#### WORK INSTRUCTION 1:
In the excerpt on tax risks, what name is given to Square 2 of the European Commission's tax risk analysis model?

#### EXCERPT:
════════════════════
According to OECD and European Union (EU) practice, four types of tax compliance risks are distinguished:
  • registration risk (the person does not register as a taxpayer in time, does not deregister from the taxpayer register, or registers for other than economic purposes);
  • the risk of incorrect tax declaration;
  • the risk of delayed tax declaration when filing tax returns is delayed, or declarations are not provided at all;
  • tax payment risk, where the payment of taxes is delayed or the fees are not paid.
Based on the risks mentioned above, the Lithuanian tax administrator distinguishes specific risks [28] that have the greatest impact on the collection of income of the Republic of Lithuania. They are identified as urgent threats, leading to the unsuccessful collection of planned state and municipal budgets and fund income, i.e.,:
  • avoidance of registration of ongoing economic activity;
  • avoidance of taxpayer registration and registration for other than economic activities;
  • avoidance of declarations of income and taxes;
  • incorrect application of illegal use of tax relief;
  • avoidance of labour-related taxes;
  • delay in declaring taxes;
  • non-payment of taxes.

2.3. Tax Risk Analysis Model

The European Commission’s recommendations [32] propose using an analysis model to identify and assess tax risks, which involves three stages of assessment. The process begins with an assessment of overall risk and then moves on to individual taxpayers, culminating in the evaluation of their specific risks (see Figure 3).
  • Square 1—Strategic Focus Level
A review of common risk areas for taxpayers is carried out at this stage. It identifies common tax risks—these may be risks that are already known to the tax administrator (i.e., identified in taxpayer control procedures in the past, the tax administrator is already monitoring a certain level of these risks) or risks that arise because of tax law changes, and introduced or repealed tax reliefs, which the tax administrator can only predict. Identifying common risks considers demographic, economic development, and regional differences. More detailed risk analysis is not carried out at this stage (i.e., it is not assessed which taxpayers are exposed to this risk, in which sector they are exposed, their potential extent or impact on the collection of budget revenue, and others).
  • Square 2—Aggregated Focus
At this level, specific risk areas and groups of risky taxpayers (business sectors) are identified: aggregate–complex analysis of taxpayers’ and tax risks is performed using various measures (e.g., analytical software or other tools). The main objects of such analysis are tax risk (risky activity) and risky taxpayer. This analysis provides aggregated information on taxpayers’ segments and inherent tax risks.
  • Square 3—Case Focus
At this stage, individual taxpayers’ assessment and risks are carried out. They identify and assess a particular taxpayer’s risk results from a successful stage 2 analysis. At this stage, the tax administrator is in direct contact with a taxpayer and is subject to appropriate tax risk mitigation measures (information, tax investigation, and others).
This level provides an opportunity to apply analytical, scientific, mathematical, and forecasting methods most effectively and to obtain better results by addressing taxpayer segmentation and risk assessment problems monitored and controlled by the tax administrator.
════════════════════
[Stored items]
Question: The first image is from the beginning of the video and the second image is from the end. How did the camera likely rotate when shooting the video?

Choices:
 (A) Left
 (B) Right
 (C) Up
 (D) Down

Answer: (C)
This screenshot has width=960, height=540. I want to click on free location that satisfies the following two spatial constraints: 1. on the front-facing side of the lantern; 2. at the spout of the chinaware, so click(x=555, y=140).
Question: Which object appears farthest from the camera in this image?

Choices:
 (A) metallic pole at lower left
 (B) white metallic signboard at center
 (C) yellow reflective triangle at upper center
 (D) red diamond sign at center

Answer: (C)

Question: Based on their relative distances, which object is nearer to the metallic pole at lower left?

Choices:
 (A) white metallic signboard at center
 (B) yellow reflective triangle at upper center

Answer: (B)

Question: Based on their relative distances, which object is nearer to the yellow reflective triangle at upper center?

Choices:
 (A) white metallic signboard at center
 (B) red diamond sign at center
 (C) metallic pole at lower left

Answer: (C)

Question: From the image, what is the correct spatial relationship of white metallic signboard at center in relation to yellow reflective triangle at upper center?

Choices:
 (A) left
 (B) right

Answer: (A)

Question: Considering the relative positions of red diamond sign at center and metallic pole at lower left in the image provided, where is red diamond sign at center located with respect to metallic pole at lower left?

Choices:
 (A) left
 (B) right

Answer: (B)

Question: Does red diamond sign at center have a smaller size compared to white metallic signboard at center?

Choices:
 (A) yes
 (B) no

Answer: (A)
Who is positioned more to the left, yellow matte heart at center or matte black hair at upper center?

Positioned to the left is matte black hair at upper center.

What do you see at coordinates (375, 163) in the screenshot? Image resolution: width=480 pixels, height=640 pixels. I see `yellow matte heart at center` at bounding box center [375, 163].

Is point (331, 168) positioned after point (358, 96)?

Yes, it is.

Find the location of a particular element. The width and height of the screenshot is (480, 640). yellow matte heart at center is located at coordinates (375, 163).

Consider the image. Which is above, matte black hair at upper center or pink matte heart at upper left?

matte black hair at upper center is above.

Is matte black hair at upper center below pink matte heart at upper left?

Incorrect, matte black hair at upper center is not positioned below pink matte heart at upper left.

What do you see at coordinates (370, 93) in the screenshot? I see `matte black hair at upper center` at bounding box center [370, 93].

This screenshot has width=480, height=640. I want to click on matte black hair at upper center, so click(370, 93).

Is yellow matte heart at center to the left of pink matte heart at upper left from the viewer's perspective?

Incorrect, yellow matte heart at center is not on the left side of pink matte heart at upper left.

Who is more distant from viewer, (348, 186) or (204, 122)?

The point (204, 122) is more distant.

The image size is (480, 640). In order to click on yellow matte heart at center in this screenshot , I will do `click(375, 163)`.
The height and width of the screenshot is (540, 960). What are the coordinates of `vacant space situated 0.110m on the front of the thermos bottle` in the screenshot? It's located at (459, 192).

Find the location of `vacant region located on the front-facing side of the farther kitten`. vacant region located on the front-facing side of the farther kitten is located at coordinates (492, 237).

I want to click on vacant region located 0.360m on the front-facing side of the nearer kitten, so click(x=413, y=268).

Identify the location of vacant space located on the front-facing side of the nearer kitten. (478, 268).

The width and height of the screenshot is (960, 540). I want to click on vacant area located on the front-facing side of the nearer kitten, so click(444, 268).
════════════════════
#### WORK INSTRUCTION 2:
Find every line in the entries above that contains the string "space".

#### WRITTEN REPLY 1:
Square 2 is called Aggregated Focus.

#### WRITTEN REPLY 2:
The height and width of the screenshot is (540, 960). What are the coordinates of `vacant space situated 0.110m on the front of the thermos bottle` in the screenshot? It's located at (459, 192).
Identify the location of vacant space located on the front-facing side of the nearer kitten. (478, 268).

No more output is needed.